Это факты. Но жизнь человека не должна заканчиваться фактами, цифрами,
машинописным текстом. Смерть стоит вне любого бюрократического аппарата,
особенно если это смерть такого человека как Осип Эмильевич Мандельштам.
Смерть Мандельштама – это одно из тысячи поражений режима, одна
из тысячи страшнейших ошибок, одна человеческая трагедия, стоившая
тысячи слез. В декабре 1966 года Надежда Яковлевна Мандельштам очень
точно скажет о безумной философии власти-убийцы: «Есть замечательный
закон: убийца всегда недооценивает силы своей жертвы, для него растоптанный
и убиваемый – это “горсточка лагерной пыли”, дрожащая тень Бабьего
Яра…Кто поверит, что они могут воскреснуть и заговорить?.. Убивая,
всякий убийца смеется над своей жертвой и повторяет: “Разве это
человек?.. Разве это называется поэтом?..” Такая недооценка своих
замученных, исстрадавшихся жертв неизбежна…»
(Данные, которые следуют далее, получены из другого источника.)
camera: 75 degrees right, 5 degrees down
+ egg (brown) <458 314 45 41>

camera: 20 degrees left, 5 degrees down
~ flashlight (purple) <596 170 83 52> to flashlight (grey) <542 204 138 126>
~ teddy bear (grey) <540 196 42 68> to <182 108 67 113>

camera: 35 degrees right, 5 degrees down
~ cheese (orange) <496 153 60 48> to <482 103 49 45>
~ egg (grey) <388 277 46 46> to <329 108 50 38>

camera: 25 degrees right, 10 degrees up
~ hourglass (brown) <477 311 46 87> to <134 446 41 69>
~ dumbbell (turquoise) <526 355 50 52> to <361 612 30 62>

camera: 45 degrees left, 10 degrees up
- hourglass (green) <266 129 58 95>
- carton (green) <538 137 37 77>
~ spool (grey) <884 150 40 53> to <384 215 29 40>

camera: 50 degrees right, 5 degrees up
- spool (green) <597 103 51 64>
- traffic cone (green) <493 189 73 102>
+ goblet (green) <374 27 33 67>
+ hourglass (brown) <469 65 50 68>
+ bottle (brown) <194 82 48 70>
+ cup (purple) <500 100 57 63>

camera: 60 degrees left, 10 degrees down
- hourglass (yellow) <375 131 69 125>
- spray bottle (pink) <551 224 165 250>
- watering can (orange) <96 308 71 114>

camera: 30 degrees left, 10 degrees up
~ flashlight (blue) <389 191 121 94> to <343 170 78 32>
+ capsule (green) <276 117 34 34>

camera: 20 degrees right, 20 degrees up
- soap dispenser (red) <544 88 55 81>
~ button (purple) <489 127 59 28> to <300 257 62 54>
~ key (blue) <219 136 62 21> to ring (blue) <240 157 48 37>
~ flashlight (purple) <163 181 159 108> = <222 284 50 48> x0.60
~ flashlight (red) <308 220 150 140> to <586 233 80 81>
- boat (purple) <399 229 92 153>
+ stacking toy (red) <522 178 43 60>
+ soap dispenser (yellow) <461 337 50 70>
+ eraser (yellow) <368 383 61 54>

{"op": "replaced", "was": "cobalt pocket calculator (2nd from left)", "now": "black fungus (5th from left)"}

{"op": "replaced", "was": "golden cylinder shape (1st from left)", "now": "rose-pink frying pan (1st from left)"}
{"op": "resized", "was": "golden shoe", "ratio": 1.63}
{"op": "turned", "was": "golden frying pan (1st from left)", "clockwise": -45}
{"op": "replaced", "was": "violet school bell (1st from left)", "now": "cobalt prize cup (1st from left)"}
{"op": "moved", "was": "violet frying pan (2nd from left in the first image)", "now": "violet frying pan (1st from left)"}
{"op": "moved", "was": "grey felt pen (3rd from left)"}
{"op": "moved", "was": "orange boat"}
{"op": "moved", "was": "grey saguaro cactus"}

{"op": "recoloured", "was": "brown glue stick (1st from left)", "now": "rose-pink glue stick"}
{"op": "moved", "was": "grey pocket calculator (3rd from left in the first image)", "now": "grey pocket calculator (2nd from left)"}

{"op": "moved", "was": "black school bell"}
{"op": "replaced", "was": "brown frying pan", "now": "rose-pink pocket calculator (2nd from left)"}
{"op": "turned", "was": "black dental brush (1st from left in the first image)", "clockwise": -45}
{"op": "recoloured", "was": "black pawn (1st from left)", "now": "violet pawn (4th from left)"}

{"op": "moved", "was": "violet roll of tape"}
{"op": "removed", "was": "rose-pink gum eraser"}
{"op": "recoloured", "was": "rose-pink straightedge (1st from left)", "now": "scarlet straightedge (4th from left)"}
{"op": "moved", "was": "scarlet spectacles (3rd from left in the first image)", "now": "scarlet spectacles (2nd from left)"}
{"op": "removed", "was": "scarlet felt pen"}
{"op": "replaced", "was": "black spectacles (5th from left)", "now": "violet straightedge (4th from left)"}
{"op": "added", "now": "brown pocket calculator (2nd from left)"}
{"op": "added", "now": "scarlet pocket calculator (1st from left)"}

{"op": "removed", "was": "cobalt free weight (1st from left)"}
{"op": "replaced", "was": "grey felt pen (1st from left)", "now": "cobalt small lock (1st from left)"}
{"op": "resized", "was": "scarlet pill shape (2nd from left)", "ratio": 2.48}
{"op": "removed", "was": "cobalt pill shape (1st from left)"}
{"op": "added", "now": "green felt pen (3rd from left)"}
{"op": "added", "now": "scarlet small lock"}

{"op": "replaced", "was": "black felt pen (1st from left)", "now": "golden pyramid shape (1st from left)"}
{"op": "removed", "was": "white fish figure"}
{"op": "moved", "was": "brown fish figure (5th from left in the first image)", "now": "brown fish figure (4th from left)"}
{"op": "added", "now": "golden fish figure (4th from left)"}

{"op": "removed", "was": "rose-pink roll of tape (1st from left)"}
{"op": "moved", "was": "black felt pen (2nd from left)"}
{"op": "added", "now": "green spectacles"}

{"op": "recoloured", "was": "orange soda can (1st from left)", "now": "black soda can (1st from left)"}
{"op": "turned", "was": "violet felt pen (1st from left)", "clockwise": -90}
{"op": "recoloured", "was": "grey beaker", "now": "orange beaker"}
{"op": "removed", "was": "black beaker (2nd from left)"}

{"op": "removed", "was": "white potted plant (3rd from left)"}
Еще в 1915 году в статье "Пушкин и Скрябин" Мандельштам
писал о том, что смерть художника есть его последний и закономерный
творческий акт. В "Стихах о неизвестном солдате" он провидчески
сказал:
... Наливаются кровью аорты,
И звучит по рядам шепотком:
Я рожден в девяносто четвертом,
Я рожден в девяносто втором...
И в кулак зажимая истертый
Год рожденья - с гурьбой и гуртом,
Я шепчу обескровленным ртом:
Я рожден в ночь с второго на третье
Января в девяносто одном
Ненадежном году - и столетья
Окружают меня огнем.
Смерть Мандельштама - "с гурьбой и гуртом",
со своим народом - к бессмертию его поэзии добавила бессмертие судьбы.
Мандельштам-поэт стал мифом, а его творческая биография - одним
из центральных историко-культурных символов XX века, воплощением
искусства, противостоящего тирании, умерщвленного физически, но
победившего духовно, вопреки всему воскресающего в чудом сохранившихся
стихах, романах, картинах, симфониях.